What are the three types of hackers?

Answer 1

There are thee types of hackers white hat, grey hat, and black hat.

If a white hat hacker finds a fault in a security system ie. a website then they will inform the owner immediately.

Whereas if a grey hat hacker finds a fault he will do what he feels like at the time ie. exploiting the site OR informing the owner.

A black hat hacker if they find a fault will immediately exploit the site for there own beneficial gain ie. advertising and infecting other computers with "viruses" to gain access to more sites.

So a hacker can be many things from protecting systems by informing the owners or Exploiting and stealing data.

The most common name for the destructive type of "hacker" is a "cracker". I always try to refer to a bad hacker as a cracker to avoid confusion.

Also, there is a very important distinction between the three, as to both HOW and WHERE they attempt to break a system or program.

A White Hat (or, more properly, a "computer security specialist" or similar) will NEVER attempt to break into a system that they do not own or do not have explicit permission from the owner to do so. That means, they will usually be hired by a system or software owner to test the security of the said system or software package. They will always report their findings to the owner of the system, though there is somewhat of an ethical responsibility to report any significant (i.e. things that would impact the public) exploits to the community-at-large, if the original owner does not seem to be willing to address the issues - e.g. in case of a coverup of the problem, a White Hat is generally ethically bound to report the problem to the proper authorities, which may include public organizations such as CERT. More concisely, a White Hat is a professional, who abides by professional ethics and performs his or her duties out in the open.

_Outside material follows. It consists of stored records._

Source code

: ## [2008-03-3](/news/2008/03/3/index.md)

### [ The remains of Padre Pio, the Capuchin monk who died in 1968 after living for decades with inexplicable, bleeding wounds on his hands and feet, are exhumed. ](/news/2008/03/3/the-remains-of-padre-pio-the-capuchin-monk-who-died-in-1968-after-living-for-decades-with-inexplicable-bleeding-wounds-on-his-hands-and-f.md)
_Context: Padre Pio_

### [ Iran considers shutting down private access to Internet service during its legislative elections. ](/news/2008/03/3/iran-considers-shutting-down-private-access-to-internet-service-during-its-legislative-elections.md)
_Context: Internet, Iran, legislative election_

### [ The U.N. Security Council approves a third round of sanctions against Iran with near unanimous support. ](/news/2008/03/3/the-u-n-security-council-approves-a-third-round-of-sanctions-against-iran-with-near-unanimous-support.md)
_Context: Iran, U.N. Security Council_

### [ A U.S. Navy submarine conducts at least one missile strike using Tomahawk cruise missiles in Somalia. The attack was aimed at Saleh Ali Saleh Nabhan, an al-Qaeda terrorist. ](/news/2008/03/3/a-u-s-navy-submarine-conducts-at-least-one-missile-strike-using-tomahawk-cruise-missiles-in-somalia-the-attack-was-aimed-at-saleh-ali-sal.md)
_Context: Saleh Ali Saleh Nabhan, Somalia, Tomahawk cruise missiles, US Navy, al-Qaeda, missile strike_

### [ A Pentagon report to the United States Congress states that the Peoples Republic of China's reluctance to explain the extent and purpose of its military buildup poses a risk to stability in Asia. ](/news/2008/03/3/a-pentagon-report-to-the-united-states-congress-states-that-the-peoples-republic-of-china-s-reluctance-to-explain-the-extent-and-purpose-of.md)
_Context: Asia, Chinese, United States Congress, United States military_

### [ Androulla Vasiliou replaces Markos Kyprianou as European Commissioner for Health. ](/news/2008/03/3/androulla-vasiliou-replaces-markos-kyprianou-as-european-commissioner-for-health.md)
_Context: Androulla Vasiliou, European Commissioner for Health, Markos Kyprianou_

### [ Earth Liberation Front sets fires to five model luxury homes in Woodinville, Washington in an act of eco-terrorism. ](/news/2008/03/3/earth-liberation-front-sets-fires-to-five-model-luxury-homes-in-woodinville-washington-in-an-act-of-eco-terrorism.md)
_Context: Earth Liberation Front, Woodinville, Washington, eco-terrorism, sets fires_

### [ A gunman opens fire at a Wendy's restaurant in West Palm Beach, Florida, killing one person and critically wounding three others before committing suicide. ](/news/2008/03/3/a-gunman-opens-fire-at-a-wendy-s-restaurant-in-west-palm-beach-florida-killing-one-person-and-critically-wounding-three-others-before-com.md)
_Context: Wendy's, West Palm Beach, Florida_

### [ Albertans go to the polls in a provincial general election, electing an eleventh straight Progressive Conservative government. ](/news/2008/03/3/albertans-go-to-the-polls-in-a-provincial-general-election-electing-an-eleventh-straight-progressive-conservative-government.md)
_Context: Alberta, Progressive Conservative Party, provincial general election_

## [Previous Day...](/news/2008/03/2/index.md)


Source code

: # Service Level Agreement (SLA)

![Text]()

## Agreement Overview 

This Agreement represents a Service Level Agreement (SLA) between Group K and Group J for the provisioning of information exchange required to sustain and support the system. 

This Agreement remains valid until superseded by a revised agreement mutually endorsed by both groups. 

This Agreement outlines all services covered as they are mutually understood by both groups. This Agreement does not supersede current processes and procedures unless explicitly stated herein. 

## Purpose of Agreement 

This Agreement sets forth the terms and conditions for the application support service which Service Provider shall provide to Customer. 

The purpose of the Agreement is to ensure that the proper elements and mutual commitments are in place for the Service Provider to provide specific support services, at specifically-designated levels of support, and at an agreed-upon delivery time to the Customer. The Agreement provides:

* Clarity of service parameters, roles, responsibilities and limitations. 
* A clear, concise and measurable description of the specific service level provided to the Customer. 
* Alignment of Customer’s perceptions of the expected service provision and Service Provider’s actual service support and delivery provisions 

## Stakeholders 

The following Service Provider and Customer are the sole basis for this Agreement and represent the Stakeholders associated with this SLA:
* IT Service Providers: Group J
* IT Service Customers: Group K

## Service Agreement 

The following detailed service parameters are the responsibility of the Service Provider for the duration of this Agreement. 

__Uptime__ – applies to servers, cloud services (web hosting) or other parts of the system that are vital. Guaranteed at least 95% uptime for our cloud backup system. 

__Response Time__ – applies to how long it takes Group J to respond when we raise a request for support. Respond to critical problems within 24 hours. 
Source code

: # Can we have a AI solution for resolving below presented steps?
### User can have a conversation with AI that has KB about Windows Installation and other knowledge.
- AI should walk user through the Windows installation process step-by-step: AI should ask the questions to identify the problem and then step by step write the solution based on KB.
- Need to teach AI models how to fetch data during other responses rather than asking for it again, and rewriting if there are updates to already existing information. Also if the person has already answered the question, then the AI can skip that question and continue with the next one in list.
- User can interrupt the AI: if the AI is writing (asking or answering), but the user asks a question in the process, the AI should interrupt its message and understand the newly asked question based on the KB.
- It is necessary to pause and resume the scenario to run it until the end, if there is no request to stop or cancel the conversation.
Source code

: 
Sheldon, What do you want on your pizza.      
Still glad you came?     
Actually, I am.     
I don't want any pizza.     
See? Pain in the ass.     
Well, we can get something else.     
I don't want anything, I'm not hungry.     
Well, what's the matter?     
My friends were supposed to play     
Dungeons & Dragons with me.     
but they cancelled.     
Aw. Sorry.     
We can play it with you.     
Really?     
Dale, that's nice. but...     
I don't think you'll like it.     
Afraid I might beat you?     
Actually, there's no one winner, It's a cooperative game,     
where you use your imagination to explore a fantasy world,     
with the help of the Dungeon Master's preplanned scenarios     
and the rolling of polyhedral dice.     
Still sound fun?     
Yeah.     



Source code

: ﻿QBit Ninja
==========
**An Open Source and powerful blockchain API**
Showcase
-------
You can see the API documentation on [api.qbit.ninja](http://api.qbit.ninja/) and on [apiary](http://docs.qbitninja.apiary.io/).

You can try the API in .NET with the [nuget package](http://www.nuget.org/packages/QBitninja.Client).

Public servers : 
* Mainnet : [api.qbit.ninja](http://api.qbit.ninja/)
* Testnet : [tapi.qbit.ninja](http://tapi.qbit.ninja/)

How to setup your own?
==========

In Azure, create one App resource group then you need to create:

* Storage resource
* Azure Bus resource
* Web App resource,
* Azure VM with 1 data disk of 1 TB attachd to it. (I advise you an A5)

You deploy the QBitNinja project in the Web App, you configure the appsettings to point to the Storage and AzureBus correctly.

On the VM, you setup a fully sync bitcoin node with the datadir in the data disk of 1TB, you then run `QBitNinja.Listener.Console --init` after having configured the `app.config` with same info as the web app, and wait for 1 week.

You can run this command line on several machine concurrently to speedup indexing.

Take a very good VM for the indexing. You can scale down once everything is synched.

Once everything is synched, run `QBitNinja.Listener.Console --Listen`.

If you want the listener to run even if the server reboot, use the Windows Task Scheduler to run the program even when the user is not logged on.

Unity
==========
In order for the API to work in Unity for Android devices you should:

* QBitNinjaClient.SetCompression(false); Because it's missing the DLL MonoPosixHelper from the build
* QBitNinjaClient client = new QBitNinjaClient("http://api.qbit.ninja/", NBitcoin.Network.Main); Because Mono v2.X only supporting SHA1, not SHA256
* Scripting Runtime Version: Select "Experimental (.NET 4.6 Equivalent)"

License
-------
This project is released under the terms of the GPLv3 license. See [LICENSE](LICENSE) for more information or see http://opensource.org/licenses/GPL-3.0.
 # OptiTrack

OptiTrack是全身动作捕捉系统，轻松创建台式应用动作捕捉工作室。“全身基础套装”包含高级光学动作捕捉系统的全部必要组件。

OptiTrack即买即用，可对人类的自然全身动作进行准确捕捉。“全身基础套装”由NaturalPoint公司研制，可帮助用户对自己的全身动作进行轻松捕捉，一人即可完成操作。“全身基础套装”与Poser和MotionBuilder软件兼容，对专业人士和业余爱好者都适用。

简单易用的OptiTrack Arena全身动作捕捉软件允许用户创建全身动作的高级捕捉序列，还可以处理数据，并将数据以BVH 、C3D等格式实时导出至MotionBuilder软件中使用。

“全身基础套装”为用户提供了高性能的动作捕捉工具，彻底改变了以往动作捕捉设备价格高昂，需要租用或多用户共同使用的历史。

Grey Hat folks generally don't have obvious ill intent (to contradict the previous answer). That is, they're not looking to exploit any problems for personal gain. However, they generally follow an ethic which believes that it is OK to perform intrusion and exploit scans on systems which they DON'T own or have permission to do so. This makes it hard for a target to determine the difference between a Grey and Black Hat hacker, as the initial method of operation looks identical. That said, Grey Hat folks generally report their findings to the target - that is, they'll inform the target as to what security issues they have found. Most Grey Hats will give the target a small window to address the issues; however, a GH will always report the issue to the wider media and security groups, and will NOT consider any information that the target wants to keep private. That is, GH folks seem to see themselves as "defenders of the public good", and that by exposing weaknesses of systems, they will ultimately force folks to be more secure. This is a plausible, but not provably true, scenario. Grey Hat folks are hobbiests and enthusiasts, who generally don't get paid for their work, but pursue it for personal reasons. They generally keep their identities masked (or at least don't usually broadcast them), as much of their work is quasi-illegal.

Black Hat folks, of course, are in it for the money (one way or the other). They're targets will never be informed of breaches, and in fact, most BH folks strive to keep their exploits secret from everyone, as it allows them to sneak in and steal information of value undetected. Black Hat folks are pure criminals.